From the talk-page discussion below, list every signature time and date marked UTC, in the order they appear.
====== Exercise passage
Zerotalk 15:31, 13 April 2010 (UTC)[reply]


Jonathan ( Telaviv1), what do you think of our comments? Thanks for the link to the Moyne speech Zero. It's interesting to read a debate from 1942 about what would happen after the war.     ←   ZScarpia   18:49, 13 April 2010 (UTC)[reply]


Most of the comment seem fair enough, though I don't think Ben Gurion was into race stuff and I am unware of any evidence that Lehi were into it either. One of Herzl's generation was, can't remember which one right now but being on the whole Jews didn't follow race theory.

While Struma was a torpedo no one knew that until two years ago but I guess that link was a mistake.

I will remove the stuff you have commented on. I tried to find the Wasserstein article which seems like a good source but couldn't find it.

Telaviv1 (talk) 09:06, 14 April 2010 (UTC)[reply]

The Zionist most famously into racial theory was Arthur Ruppin. For most of them, and for Moyne, we should remember that race was a normal part of discourse in the Western world (and maybe the rest of the world) until the 1940s at least. Eugenics was a popular idea in the Yishuv just as it was in Europe and the US. This stuff only went out of fashion as a reaction to Nazi excesses. The Wasserstein article is "New Light on the Moyne Murder", Midstream, 26(3),30-38 (1980). If you can't find it, send me email and I'll give it to you. Zerotalk 09:50, 14 April 2010 (UTC)[reply]
I mentioned Ben-Gurion and Jabotinsky by name because I can directly quote them on the subject of blood purity. In the case of Ben-Gurion, there's some fairly shocking stuff in Koestler's Promise and Fulfilment.     ←   ZScarpia   12:05, 14 April 2010 (UTC)[reply]


Wasserstein has a clear opinion about the reason why Moyne was assassinated:

That the decision to kill Moyne was not actuated primarily by personal animosity against him was stressed by Eliahu Bet-Tsuri in a statement which he made in the course of his preliminary examination by the Egyptian Procurator-General on November 10, 1944. Bet-Tsuri explained: "No calculations were made as to whether Lord Moyne was a good man or a bad man. It was considered only that he was the key man for Britain in governing the Middle East, and as such is responsible for what is happening in Palestine."
============
====== Dataset extract
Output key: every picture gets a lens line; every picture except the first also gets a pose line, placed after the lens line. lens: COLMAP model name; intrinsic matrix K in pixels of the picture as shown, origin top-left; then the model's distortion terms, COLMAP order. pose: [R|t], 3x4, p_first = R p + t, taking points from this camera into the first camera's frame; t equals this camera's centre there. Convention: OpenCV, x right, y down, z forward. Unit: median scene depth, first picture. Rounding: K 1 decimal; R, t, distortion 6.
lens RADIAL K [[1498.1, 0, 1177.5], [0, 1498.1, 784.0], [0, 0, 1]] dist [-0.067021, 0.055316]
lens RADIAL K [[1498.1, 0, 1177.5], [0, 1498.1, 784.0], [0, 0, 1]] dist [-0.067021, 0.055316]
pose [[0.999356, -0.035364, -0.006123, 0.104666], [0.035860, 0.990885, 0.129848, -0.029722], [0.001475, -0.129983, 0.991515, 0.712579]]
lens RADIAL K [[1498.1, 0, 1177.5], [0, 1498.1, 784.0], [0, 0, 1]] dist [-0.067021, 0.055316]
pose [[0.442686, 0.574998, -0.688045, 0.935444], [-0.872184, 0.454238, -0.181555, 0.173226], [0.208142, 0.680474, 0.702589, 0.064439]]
============
Answer for the task:
15:31, 13 April 2010 (UTC)
18:49, 13 April 2010 (UTC)
09:06, 14 April 2010 (UTC)
09:50, 14 April 2010 (UTC)
12:05, 14 April 2010 (UTC)